**** RECORDS FOR THE TASK ****

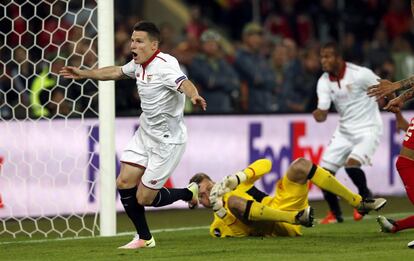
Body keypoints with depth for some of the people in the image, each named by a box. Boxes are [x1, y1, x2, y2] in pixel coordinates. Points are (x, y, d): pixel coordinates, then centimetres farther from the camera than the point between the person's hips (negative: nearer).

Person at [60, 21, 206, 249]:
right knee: (124, 183, 3)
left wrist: (194, 96, -66)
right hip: (145, 133, 8)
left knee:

****

* TASK TO COMPLETE:
Express each line of the items above as a string in a single JSON list, one string per line, with blank lines and pictures left out.

* THE ANSWER:
[
  "Body keypoints with depth for some of the people in the image, each named by a box. Boxes are [x1, y1, x2, y2] in pixel coordinates. Points are (x, y, d): pixel coordinates, then centimetres farther from the camera than the point between the person's hips (negative: nearer).",
  "Person at [60, 21, 206, 249]:",
  "right knee: (124, 183, 3)",
  "left wrist: (194, 96, -66)",
  "right hip: (145, 133, 8)",
  "left knee:"
]